Mesajı Okuyun
Old 07-11-2006, 12:50   #3
ISIL YILMAZ

 
Varsayılan

Habibe Hanım, aşağıdaki kararı yolluyorum.
Saygılar.

T.C.
YARGITAY
18. HUKUK DAİRESİ
E. 1995/7965
K. 1995/8869
T. 18.9.1995
• NÜFUS KAYDININ DÜZELTİLMESİ DAVASI ( Davanın Davacının Soyadının Kızlık Soyadı ile Tashihi İstemine İlişkin Olması )
• SOYADININ TASHİHİ ( Haklı Sebebin Kanıtlanması Halinde Soyadının Değiştirilmesine Her Zaman Yasal Olanak Olması )
• SOYADINDA EŞİN ÖLÜMÜNDEN SONRA DEĞİŞİKLİK ( Haklı Sebebin Kanıtlanması Halinde Soyadının Değiştirilmesine Her Zaman Yasal Olanak Olması )
• HAKLI SEBEBİN İSPATI ( Medeni Kanun Gereğince Haklı Sebebin Kanıtlanması Halinde Soyadının Değiştirilmesine Her Zaman Yasal Olanak Olması )
743/m.26
1587/m.44
ÖZET : Haklı sebebin kanıtlanması halinde soyadının değiştirilmesine her zaman yasal olanak vardır.

DAVA : Dava dilekçesinde davacının soyadının kızlık soyadı olan Özkul olarak tashihi istenilmiştir.
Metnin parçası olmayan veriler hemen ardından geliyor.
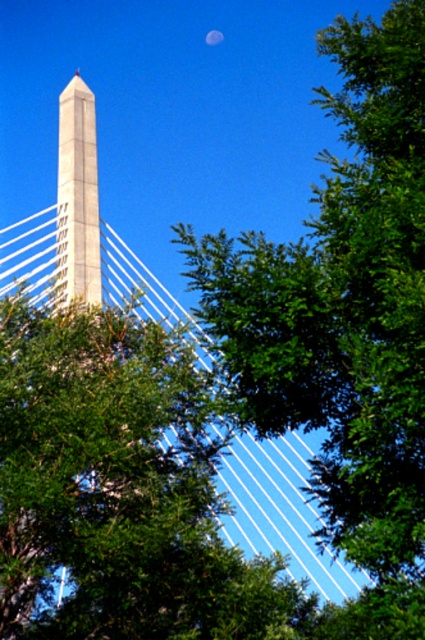
Is point (272, 273) closer to viewer compared to point (85, 150)?

Yes.

Who is taller, green leafy tree at upper right or white concrete obelisk at center?

green leafy tree at upper right

Is point (371, 132) closer to camera compared to point (76, 196)?

Yes, point (371, 132) is closer to viewer.

You are a GUI agent. You are given a task and a screenshot of the screen. Output one action in this format:
    pyautogui.click(x=<x>, y=<y>)
    Task: Click on the green leafy tree at upper right
    The image size is (425, 640).
    Given the screenshot: What is the action you would take?
    pyautogui.click(x=345, y=323)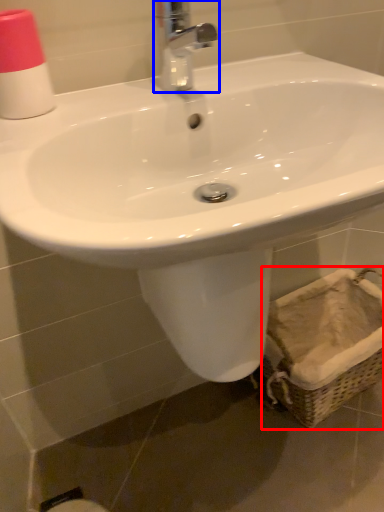
Question: Among these objects, which one is farthest to the camera, basket (highlighted by a red box) or tap (highlighted by a blue box)?

Choices:
 (A) basket
 (B) tap

Answer: (A)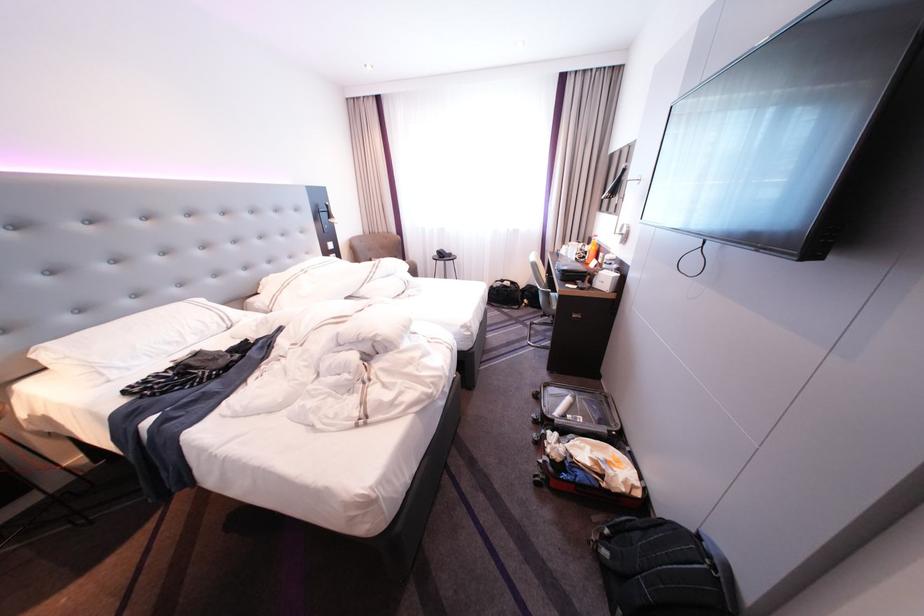
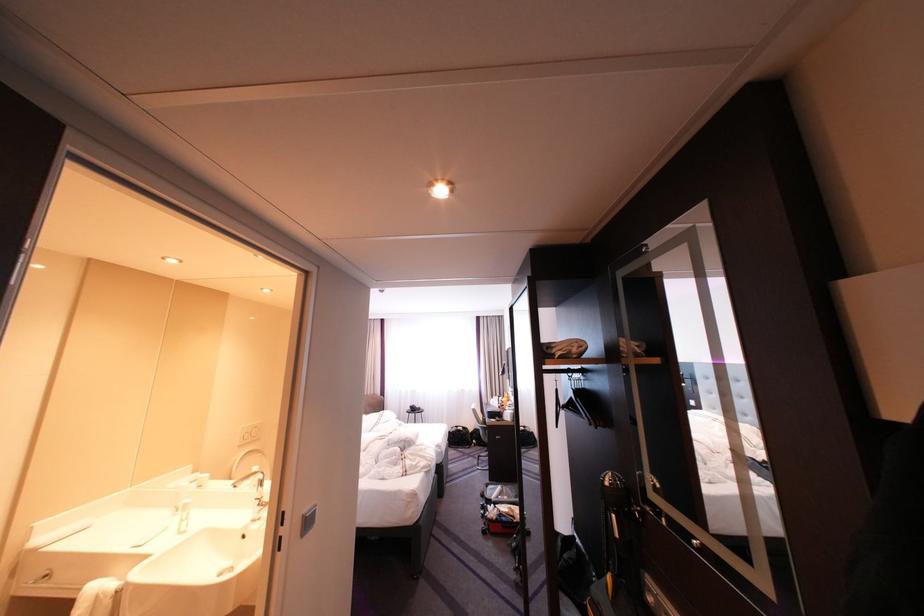
Locate, in the second image, the point that corresponds to (565,421) in the first image.

(503, 501)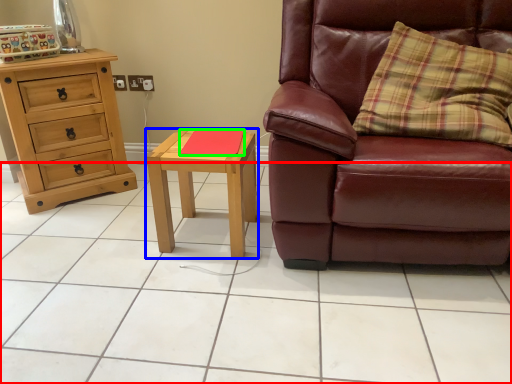
Question: Estimate the real-world distances between objects in this image. Which object is closer to ceramic tile (highlighted by a red box), nightstand (highlighted by a blue box) or pad (highlighted by a green box)?

Choices:
 (A) nightstand
 (B) pad

Answer: (A)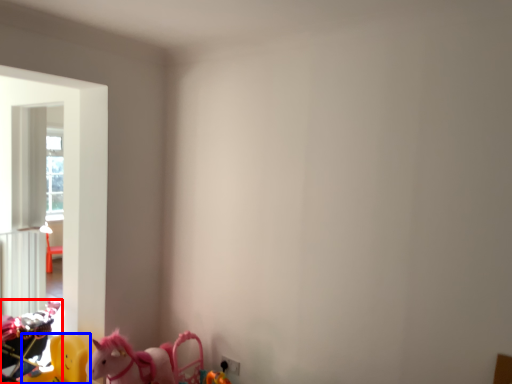
Question: Among these objects, which one is farthest to the camera, toy (highlighted by a red box) or toy (highlighted by a blue box)?

Choices:
 (A) toy
 (B) toy

Answer: (A)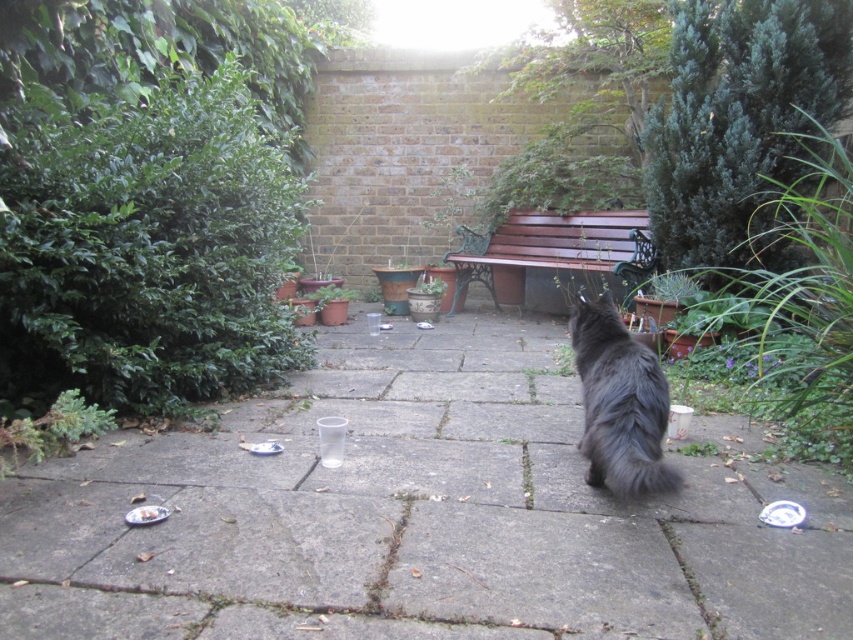
You are a photographer setting up equipment on the wooden bench at center. You want to take a photo of the black fluffy cat at center without moving the bench. Is the cat within a 2 meter range from the bench?

The black fluffy cat at center and wooden bench at center are 2.28 meters apart, so the cat is slightly beyond the 2 meter range from the bench.

You are a photographer setting up equipment on the wooden bench at center. You want to take a photo of the black fluffy cat at center without it being blocked by the bench. Is the cat tall enough to be seen over the bench?

The black fluffy cat at center has a lesser height compared to wooden bench at center, so the cat would be partially or fully blocked by the bench when viewed from above. Adjust the camera angle or move the bench to ensure the cat is visible.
Mahkemece davanın reddi cihetine gidilmiş, hüküm davacı vekili tarafından temyiz edilmiştir.

Temyiz isteminin süresi içinde olduğu anlaşıldıktan sonra dosyadaki bütün kağıtlar okunup gereği düşünüldü:

KARAR : Davacı; evlenmekle iktisap ettiği kocasının soyadını, kocası öldükten sonra da kullanmaya devam ettiğini, ancak aradan geçen süre içerisinde manevi baskıya uğradığını, buna kocasının bir trafik kazası neticesinde yaşamını yitirmesinin neden olduğunu bildirerek soyadının, kızlık soyadı olan Özkul olarak düzeltilmesini istemiştir.
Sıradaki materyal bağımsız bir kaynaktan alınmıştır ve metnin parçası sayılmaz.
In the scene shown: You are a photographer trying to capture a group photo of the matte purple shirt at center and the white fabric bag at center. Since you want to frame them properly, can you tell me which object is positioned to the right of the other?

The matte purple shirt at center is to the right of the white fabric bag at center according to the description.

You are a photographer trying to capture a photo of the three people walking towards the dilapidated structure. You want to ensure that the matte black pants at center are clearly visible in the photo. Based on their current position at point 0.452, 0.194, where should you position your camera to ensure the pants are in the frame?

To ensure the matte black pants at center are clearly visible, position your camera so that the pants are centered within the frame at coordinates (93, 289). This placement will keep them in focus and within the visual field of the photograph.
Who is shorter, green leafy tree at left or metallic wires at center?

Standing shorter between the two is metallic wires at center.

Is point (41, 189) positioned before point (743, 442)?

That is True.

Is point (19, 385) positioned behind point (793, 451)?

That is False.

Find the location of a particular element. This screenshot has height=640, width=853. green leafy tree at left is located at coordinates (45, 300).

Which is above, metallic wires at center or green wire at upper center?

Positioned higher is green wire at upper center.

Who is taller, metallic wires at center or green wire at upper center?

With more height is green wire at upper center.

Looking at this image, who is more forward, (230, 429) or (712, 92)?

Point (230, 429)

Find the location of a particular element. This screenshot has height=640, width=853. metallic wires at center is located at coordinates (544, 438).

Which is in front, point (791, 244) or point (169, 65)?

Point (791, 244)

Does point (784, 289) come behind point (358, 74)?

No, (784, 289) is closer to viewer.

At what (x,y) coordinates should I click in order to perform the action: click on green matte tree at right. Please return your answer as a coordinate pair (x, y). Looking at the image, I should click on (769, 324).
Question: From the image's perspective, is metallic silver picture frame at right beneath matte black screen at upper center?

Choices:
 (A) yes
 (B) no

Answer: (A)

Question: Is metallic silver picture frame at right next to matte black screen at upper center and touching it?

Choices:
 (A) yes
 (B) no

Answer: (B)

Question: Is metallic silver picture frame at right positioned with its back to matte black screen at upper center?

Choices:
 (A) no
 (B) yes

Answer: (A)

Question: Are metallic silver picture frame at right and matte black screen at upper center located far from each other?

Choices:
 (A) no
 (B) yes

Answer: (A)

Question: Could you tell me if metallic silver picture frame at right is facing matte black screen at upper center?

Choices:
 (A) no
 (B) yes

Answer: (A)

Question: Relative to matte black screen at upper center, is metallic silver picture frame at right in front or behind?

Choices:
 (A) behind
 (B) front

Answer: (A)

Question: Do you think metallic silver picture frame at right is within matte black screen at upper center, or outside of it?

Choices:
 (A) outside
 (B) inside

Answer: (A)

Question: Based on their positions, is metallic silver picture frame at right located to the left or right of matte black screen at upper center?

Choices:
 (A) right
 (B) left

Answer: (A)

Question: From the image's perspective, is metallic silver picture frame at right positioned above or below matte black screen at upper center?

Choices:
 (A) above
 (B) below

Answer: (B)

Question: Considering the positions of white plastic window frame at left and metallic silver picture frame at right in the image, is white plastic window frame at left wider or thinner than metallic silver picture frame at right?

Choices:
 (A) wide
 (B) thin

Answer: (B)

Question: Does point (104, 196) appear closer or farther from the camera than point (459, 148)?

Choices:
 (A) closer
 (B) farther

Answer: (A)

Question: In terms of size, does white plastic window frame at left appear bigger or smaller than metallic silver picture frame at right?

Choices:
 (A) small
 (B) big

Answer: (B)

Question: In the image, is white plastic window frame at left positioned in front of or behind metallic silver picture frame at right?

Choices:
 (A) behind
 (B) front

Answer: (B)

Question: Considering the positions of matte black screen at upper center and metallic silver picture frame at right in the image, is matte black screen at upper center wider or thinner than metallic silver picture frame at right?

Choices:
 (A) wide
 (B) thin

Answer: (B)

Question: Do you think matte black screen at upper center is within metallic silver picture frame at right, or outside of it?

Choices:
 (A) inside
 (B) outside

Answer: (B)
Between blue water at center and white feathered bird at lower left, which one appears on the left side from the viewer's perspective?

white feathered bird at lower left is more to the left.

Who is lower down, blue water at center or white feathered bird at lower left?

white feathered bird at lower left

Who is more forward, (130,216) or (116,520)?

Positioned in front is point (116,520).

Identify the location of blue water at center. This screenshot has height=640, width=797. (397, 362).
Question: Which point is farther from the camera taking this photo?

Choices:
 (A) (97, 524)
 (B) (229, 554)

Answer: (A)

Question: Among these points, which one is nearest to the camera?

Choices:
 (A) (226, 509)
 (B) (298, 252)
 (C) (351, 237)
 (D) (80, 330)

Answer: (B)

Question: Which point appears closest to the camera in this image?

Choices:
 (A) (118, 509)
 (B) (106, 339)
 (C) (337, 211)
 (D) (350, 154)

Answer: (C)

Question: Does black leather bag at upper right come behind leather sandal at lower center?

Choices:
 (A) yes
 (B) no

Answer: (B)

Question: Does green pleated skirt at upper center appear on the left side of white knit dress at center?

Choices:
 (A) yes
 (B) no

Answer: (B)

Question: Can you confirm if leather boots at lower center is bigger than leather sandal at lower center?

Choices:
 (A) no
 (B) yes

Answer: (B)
Dava bu niteliği itibarı ile Medeni Kanunun 26. maddesi kapsamında olup bu maddeye göre, haklı sebebin kanıtlanması halinde soyadının değiştirilmesine her zaman yasal olanak vardır.

Mahkemece dava Nüfus Kanununun 44 ve Soyadı Nizamnamesinin 17. maddesine dayanılarak reddedilmiş ise de, sözü edilen maddeler Nüfus İdaresince doğrudan ilgilinin başvurması üzerine yapılacak işlemleri ve koşulları düzenlemekte olup, yukarıda açıklandığı üzere Medeni Kanunun 26. maddesinin uygulanmasına etkili değildir.

Dava dilekçesinde "her türlü delil’e" dayanılmış olduğu dikkate alınarak davacıya delillerini belirleyip mahkemeye ibraz edilmek üzere mehil verilmeli, bu deliller toplandıktan sonra Medeni Kanunun 26. maddesindeki koşulların mevcut olup olmadığı değerlendirilip hasıl olacak sonuca göre karar verilmelidir.

Davanın hukuki niteliğinin belirlenmesinde hataya düşülerek yazılı olduğu şekilde reddi doğru görülmemiştir.

SONUÇ : Bu itibarla yukarıda açıklanan esaslar gözönünde tutulmaksızın yazılı şekilde hüküm tesisi isabetsiz, temyiz itirazları bu nedenlerle yerinde olduğundan kabulü ile hükmün HUMK.nun 428. maddesi gereğince BOZULMASINA, temyiz peşin harcının istek halinde temyiz edene iadesine, 18.9.1995 gününde oybirliğiyle karar verildi.